The object of the present invention is to provide a method for inductive transmission of electric power to a plurality of mobile consumers that has no transient phenomena in the transmission line current that is common to all the mobile consumers.
This object is attained by a maximum adjusting time which lasts for only a few half-periods of the medium frequency, the output voltage of the medium-frequency source adjusts infinitely variably to the value that corresponds to the total variable power picked up from the transmission line, and that the converter-actuator connected between the buffer memory and the inductive power pickup of each mobile consumer adjusts the mean consumer power picked up from the transmission line and delivered to the buffer memory, infinitely variably and with a limited rate of change, within an adjusting time which is longer than the adjusting time of the medium-frequency source, with the medium-frequency source having a maximum adjusting time of its output signal that is less than the adjusting time of the power pickup at the consumer can be learned from the dependent claims and the specification.
The essence of the present invention is considered to be the creation of a method and a device for inductive transmission of electric power from a stationary transmission line to mobile consumers, in which:
the transmission line is supplied with a constant medium frequency current IL from a medium-frequency source whose output voltage UL adjusts infinitely variably within a brief adjusting time TS, which lasts only a few half-periods of the medium frequency, to the variable value corresponding to the consumer power, and the rate of change of the power consumption from the transmission line via the inductive pickups of the mobile systems is limited by converter-actuators, whose adjusting time TA is longer than the adjusting time TS of the medium-frequency source, in such a way that the medium-frequency source can easily follow with the appropriate power output.

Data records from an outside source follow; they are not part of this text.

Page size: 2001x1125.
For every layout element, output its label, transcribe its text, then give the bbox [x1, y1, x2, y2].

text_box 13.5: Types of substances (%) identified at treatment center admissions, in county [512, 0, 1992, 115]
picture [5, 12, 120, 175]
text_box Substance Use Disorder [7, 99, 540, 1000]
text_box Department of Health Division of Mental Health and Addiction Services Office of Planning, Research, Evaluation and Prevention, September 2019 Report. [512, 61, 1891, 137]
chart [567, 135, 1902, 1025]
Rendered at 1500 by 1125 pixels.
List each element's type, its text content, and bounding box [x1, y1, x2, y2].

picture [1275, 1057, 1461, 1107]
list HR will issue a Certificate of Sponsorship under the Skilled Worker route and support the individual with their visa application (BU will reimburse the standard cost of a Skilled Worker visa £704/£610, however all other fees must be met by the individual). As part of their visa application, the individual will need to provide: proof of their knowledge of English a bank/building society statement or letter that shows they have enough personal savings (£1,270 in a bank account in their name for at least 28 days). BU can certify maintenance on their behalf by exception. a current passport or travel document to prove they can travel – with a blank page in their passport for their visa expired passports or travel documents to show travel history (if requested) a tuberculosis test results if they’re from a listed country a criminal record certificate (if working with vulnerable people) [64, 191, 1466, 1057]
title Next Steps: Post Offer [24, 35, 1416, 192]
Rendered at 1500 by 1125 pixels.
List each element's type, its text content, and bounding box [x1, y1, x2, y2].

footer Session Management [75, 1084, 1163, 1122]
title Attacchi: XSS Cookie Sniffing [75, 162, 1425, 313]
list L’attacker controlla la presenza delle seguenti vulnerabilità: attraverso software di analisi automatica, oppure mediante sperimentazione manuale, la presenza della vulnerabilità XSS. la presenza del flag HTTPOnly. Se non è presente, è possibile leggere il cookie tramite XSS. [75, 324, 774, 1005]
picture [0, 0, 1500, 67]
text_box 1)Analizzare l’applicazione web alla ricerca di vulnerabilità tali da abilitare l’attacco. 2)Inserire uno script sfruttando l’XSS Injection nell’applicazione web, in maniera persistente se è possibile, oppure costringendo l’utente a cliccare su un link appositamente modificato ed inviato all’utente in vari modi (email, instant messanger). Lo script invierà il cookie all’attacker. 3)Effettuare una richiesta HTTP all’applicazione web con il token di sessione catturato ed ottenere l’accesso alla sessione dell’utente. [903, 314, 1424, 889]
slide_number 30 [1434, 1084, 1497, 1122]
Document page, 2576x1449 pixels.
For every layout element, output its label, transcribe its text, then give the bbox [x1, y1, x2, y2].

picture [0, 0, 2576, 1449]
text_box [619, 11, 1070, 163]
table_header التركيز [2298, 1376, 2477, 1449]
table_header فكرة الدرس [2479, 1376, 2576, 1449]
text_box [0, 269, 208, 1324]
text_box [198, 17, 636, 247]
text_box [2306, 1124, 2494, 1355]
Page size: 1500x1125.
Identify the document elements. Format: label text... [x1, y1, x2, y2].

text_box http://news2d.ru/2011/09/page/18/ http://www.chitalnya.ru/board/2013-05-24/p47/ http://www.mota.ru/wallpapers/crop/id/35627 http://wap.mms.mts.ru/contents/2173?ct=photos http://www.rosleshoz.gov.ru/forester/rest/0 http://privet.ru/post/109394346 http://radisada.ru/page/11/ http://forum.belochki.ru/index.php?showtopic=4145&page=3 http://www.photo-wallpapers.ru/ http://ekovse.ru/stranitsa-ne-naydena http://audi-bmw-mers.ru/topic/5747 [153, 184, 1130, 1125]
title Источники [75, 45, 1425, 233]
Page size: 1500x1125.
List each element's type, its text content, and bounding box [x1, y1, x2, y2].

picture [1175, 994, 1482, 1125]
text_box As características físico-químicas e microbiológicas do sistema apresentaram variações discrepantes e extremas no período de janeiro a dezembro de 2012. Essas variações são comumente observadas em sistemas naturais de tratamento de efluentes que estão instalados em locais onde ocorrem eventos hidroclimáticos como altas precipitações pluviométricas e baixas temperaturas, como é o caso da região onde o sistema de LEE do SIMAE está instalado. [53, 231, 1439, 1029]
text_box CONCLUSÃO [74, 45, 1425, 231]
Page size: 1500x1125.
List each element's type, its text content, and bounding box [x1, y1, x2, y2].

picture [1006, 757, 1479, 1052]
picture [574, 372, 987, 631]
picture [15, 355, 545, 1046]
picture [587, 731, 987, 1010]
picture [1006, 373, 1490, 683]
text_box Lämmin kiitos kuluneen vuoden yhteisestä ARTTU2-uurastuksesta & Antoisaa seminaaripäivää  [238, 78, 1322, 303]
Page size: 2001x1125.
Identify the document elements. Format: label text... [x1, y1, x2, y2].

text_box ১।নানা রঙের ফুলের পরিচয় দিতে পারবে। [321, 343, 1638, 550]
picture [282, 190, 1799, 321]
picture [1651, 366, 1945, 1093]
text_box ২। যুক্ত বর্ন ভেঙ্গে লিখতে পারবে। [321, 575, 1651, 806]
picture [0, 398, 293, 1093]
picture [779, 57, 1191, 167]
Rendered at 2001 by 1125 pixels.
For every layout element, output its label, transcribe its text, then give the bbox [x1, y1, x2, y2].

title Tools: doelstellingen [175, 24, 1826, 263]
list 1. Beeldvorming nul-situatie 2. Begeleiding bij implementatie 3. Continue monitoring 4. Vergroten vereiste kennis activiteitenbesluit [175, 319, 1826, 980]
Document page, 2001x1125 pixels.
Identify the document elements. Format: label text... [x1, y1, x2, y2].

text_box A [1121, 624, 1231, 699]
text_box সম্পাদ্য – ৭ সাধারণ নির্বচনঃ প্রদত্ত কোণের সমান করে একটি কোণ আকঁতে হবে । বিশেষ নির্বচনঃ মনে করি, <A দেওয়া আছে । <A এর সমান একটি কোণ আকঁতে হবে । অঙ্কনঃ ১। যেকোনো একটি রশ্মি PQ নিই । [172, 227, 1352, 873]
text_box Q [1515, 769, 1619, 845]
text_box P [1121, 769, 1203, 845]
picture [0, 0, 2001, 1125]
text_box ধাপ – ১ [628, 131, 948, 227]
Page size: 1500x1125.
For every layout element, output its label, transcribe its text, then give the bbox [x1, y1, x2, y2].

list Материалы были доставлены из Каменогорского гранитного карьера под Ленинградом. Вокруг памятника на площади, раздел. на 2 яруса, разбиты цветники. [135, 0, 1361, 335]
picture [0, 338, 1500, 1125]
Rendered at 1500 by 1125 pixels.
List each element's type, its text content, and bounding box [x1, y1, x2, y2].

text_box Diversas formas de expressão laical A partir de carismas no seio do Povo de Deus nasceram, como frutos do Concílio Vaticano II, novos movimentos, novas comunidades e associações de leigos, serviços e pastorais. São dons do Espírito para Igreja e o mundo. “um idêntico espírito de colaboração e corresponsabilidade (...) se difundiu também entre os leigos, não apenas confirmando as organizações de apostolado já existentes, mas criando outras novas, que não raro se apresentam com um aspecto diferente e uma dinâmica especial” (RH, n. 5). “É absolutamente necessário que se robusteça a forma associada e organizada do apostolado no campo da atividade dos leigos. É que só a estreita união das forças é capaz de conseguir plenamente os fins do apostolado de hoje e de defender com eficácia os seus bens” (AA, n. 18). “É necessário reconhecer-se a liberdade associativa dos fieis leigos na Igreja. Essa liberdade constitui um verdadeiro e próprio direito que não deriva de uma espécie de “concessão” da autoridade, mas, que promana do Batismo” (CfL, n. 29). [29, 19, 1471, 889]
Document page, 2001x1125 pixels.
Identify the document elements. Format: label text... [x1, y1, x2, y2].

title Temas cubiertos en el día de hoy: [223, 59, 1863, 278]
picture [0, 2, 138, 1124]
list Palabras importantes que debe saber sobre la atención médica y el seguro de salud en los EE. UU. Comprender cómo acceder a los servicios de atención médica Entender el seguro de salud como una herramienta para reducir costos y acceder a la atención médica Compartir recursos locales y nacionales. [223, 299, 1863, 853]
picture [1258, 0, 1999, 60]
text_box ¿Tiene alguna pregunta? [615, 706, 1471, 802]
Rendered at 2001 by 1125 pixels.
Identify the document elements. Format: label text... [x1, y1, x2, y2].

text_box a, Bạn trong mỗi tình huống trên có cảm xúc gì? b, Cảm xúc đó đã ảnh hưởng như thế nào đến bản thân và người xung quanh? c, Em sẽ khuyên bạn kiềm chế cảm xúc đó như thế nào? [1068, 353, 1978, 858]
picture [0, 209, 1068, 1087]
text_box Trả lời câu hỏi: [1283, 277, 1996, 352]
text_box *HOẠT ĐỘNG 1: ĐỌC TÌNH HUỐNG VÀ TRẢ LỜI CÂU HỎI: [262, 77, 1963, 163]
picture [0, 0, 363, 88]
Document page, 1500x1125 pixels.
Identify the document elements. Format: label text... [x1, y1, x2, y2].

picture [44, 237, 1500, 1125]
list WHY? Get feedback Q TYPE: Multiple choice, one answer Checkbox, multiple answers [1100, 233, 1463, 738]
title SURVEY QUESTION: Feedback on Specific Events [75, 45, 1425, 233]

The present invention has the advantage that transient phenomena are reliably avoided. Another advantage is that at the same time, mutual influence of mobile consumers on each other can be precluded.
Compared with the prior art, the method of the present invention has the following further advantages as well:
The transmission frequency is power-independent and constant; the inductive pickups are always operated at their resonant point, that is, their operating point of optimal utilization.
Turning partial capacitors on or off in the event of load changes, as shown for instance on page 698 and described in conjunction with FIG. 12 of the publication cited as prior art, is not necessary.